Personally, I’d throw all of the level one modules in at once and get on with it. These introduce things like some advanced visitors, giving additional or different bonuses, and the ability to sell one or more of your fields to give you a cash boost early in the game (you can buy them back). The best change, though, is the addition of an asymmetric start-up system, giving each player a different selection of resources to start with, some of which you can choose, prodding you into a different strategy than you might normally go for. Perhaps you get an extra worker or start with a larger cellar? More money or a yoke? This is a simple and excellent addition.
It’s probably worth going slower with the level two and three modules. These start to reshape the game and represent the point at which Viticulture starts to accelerate away from the pack. The extended board divides the game properly into four season, each with their own sets of actions, meaning that the previous lop-sided nature of the early/late game is no more. There are actions to take at every stage of the year and properly selecting which to go for when becomes the key to victory.
This also introduces a new set of bonuses for the turn order. As with Fresco and the base game, you’re opting for a ‘wake-up time’ in the turn order, with the earliest person getting fewer bonuses but the chance to go first at every turn. The new board adds increased depth to the bonuses, and also incorporating the twist that, in order to get the very first possible turn you have to have taken the last space on the previous turn. It’s a very neat concept expertly implemented.
From there the game moves on to introduce further elements such as cheesemaking and The Mafia, both of which are highly imaginative but also only really for the hardcore fan, pushing things into the Fresco end of expansions. That’s not a criticism, it’s just to say that they may be a little much for some players (while essential for others).

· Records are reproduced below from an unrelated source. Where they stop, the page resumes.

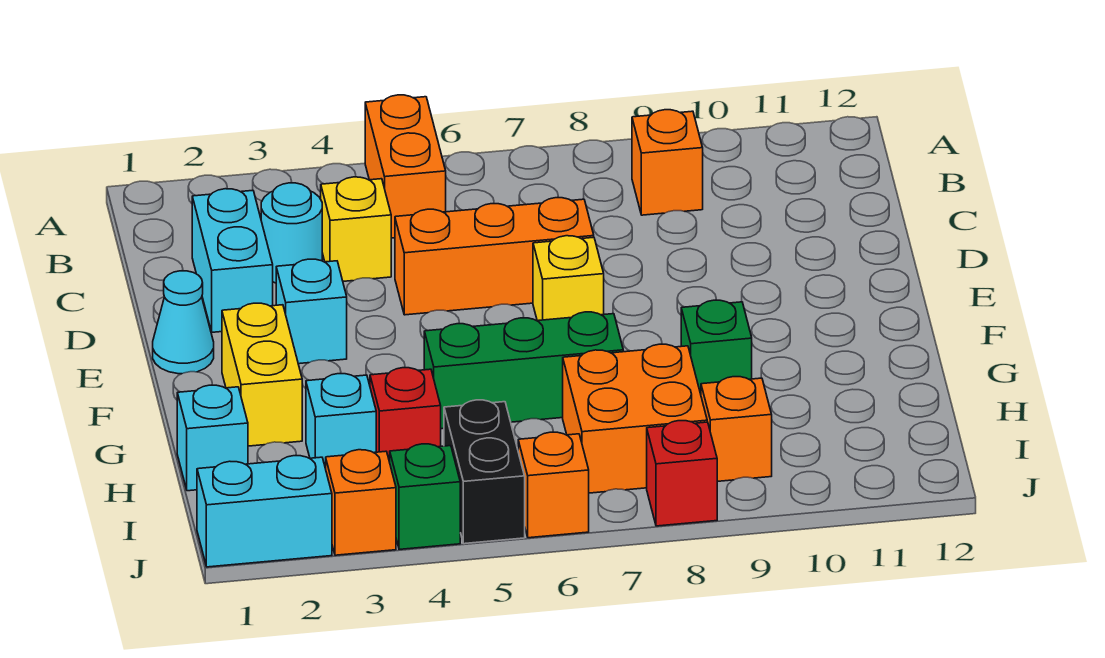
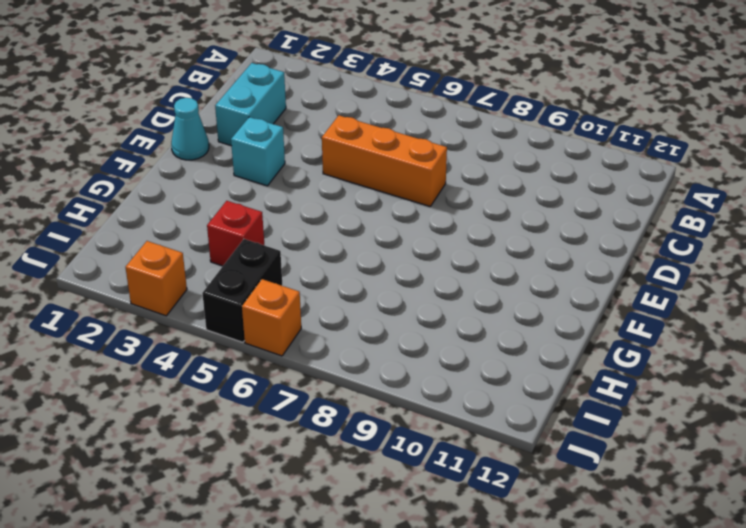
none -> orange 1x2 brick [365,95,446,238]
none -> orange 1x1 brick [632,110,703,215]
none -> cyan 1x1 round brick [261,183,322,283]

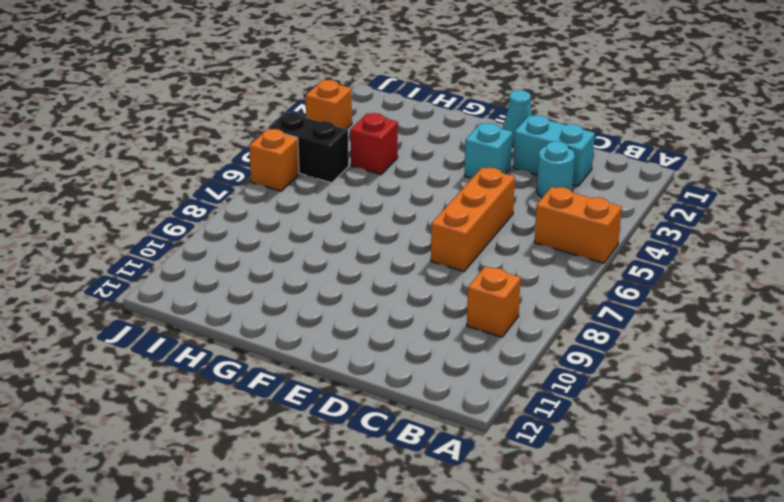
none -> yellow 1x1 brick [321,177,391,281]
none -> yellow 1x1 brick [533,236,604,321]
none -> yellow 1x2 brick [222,303,302,446]

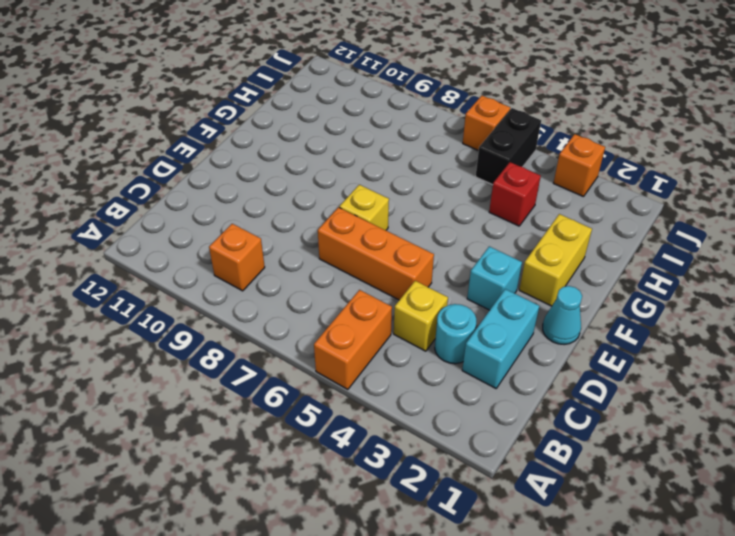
none -> green 1x3 brick [424,312,623,429]
none -> green 1x1 brick [681,300,752,394]
none -> cyan 1x1 brick [177,385,248,491]

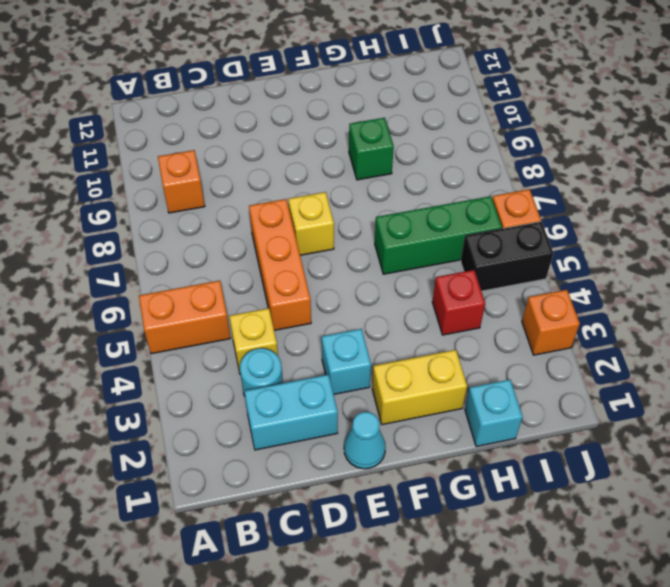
green 1x3 brick [375,196,502,274] -> green 1x3 brick turned to [424,312,623,429]
none -> cyan 1x1 brick [306,374,376,469]
none -> orange 2x2 brick [563,344,707,493]
none -> orange 1x1 brick [701,377,772,481]

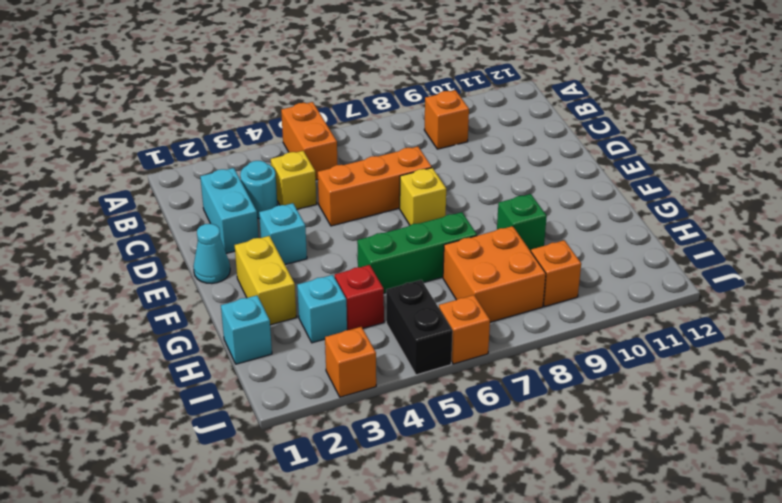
none -> cyan 1x2 brick [197,456,332,567]
none -> green 1x1 brick [390,444,460,549]
none -> red 1x1 brick [647,421,717,526]

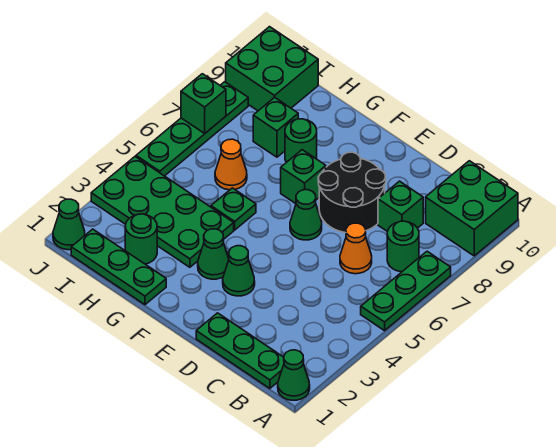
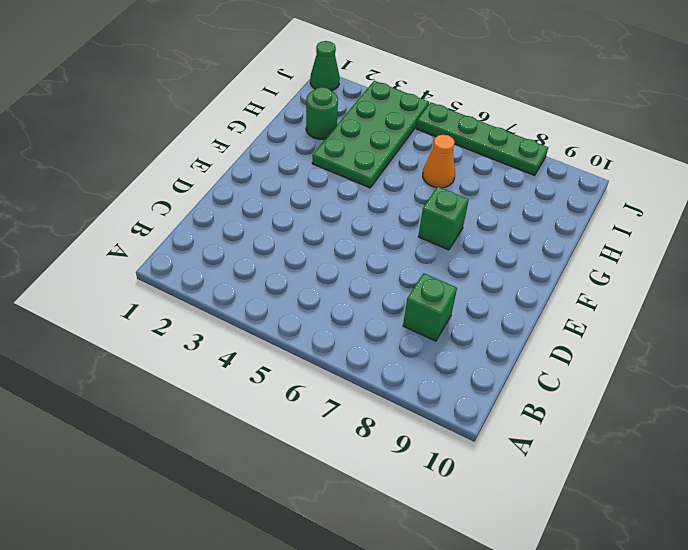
none -> green 1x1 cone [278,350,310,400]
none -> green 1x3 plate [361,251,451,331]
none -> green 2x2 brick [426,161,518,256]

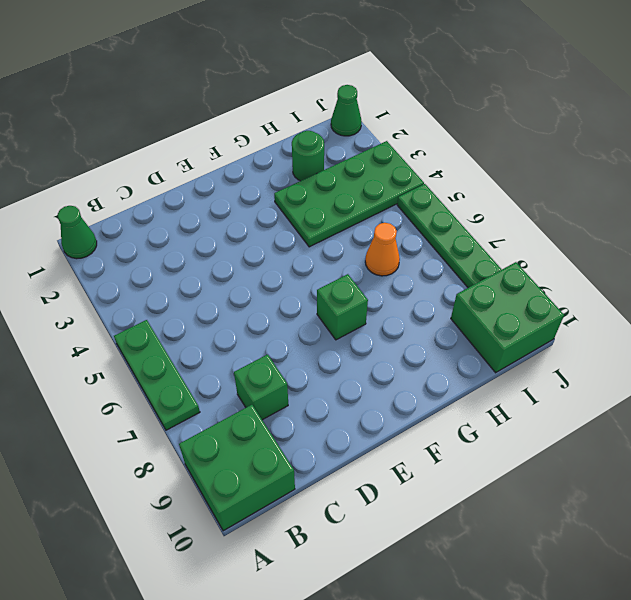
none -> green 1x3 plate [196,313,284,388]
none -> green 1x1 round brick [387,221,419,272]
none -> orange 1x1 cone [340,223,372,274]

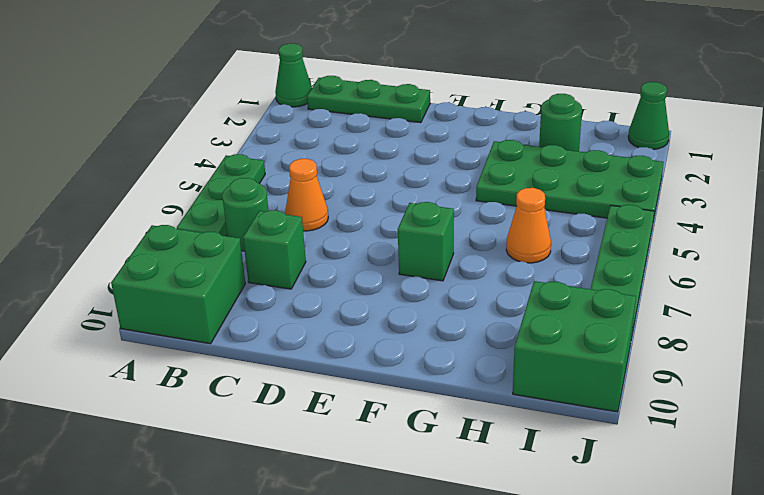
none -> black 2x2 round brick [318,152,386,233]
none -> green 1x1 cone [223,246,255,296]
none -> green 1x1 cone [290,190,322,240]

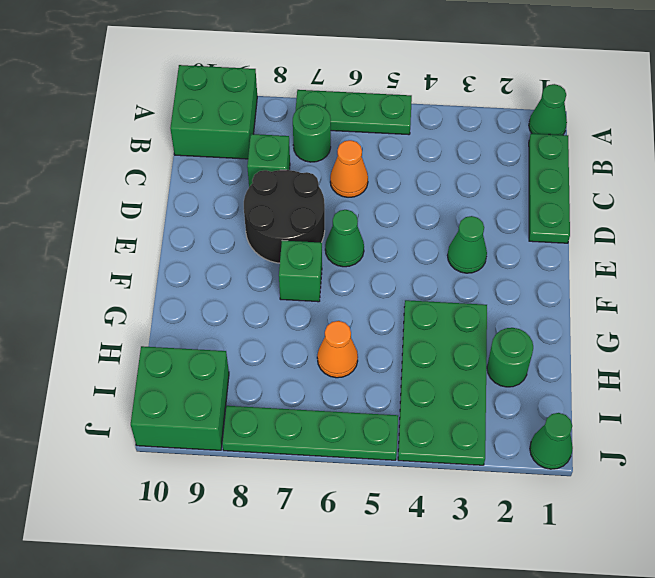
none -> green 1x1 cone [198,229,229,279]
none -> green 1x3 plate [71,229,166,305]
none -> green 1x1 plate [211,188,256,230]

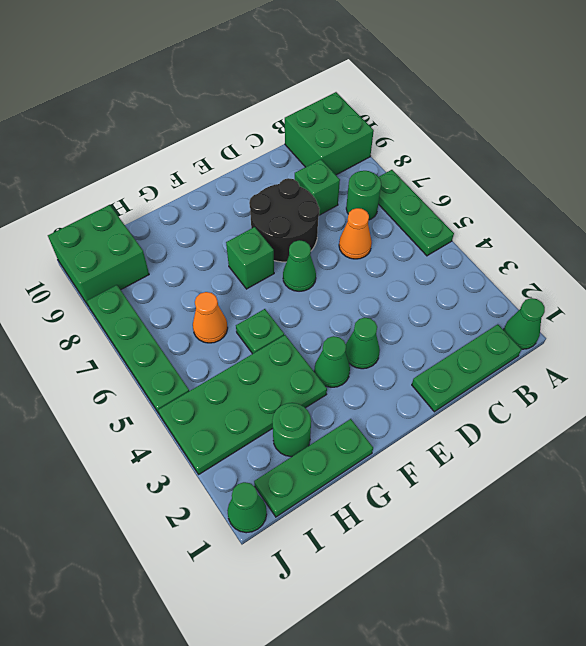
none -> green 1x1 round brick [285,119,317,162]
none -> green 1x1 brick [253,97,298,157]
none -> green 1x1 brick [181,74,226,133]

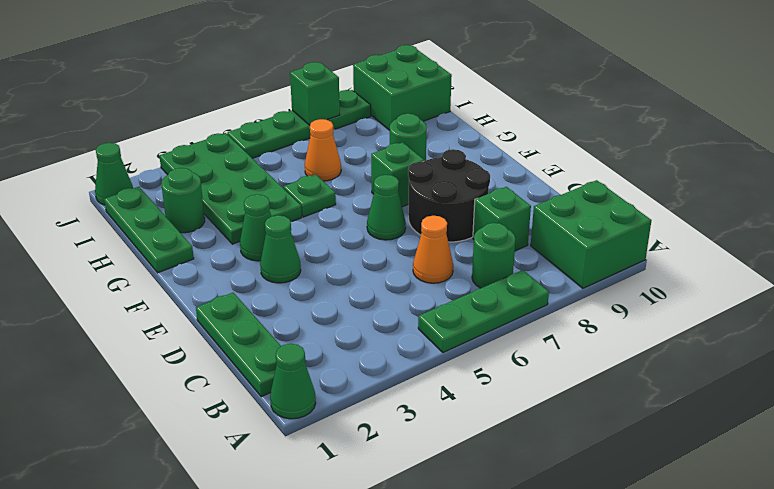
none -> green 1x1 brick [253,97,298,157]

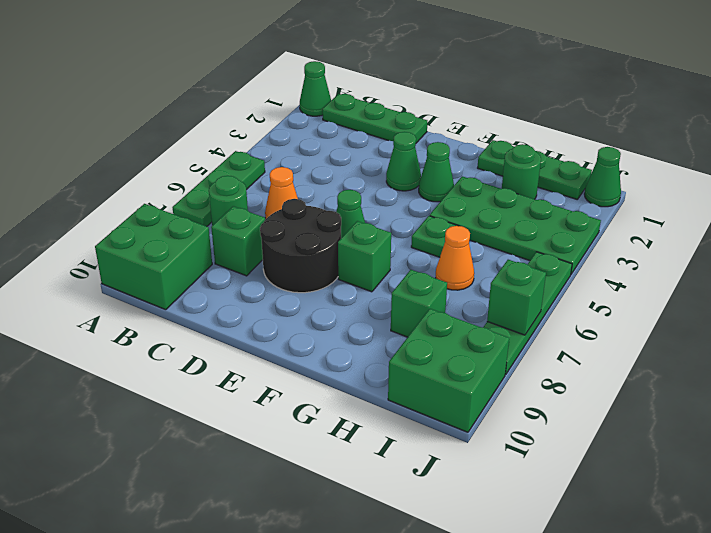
none -> green 1x1 round brick [285,119,317,162]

On a recent episode of the Who Dares Podcast I nominated Viticulture (& Tuscany) as my number 1 game, and while I don’t especially agree with ranking games (or anything) in this way, I stand by that. When the expansion set is included, it offers an unrivalled level of fun, strategy and complexity. It’s a game that should be simple enough for novice players to get their heads around, but offers the depth that a hardcore player would be looking for, and has the versatility to flex between the two extremes.
The set itself is a work of art. You’re unlikely to see a game which looks as good as this elsewhere (unless it’s another Stonemaier property, of course – this really their specialty), and it will always be something you’ll want to tear off the shelf and show off to the uninitiated.
The theme is well implemented, with vines and the aging process well represented. You could make a minor issue over the limit number of actions available (why can’t I plant a vine just because 3 other people have already? – because it’s a game and these things have a competitive element) but frankly that’s stepping over the mark really.
At the end of the day, this is the worker-placement game to beat. The best bar none. Leader of the pack. On its own, number 1
Right, after all of that, I think I need a glass of wine. Where’s the bottle opener?.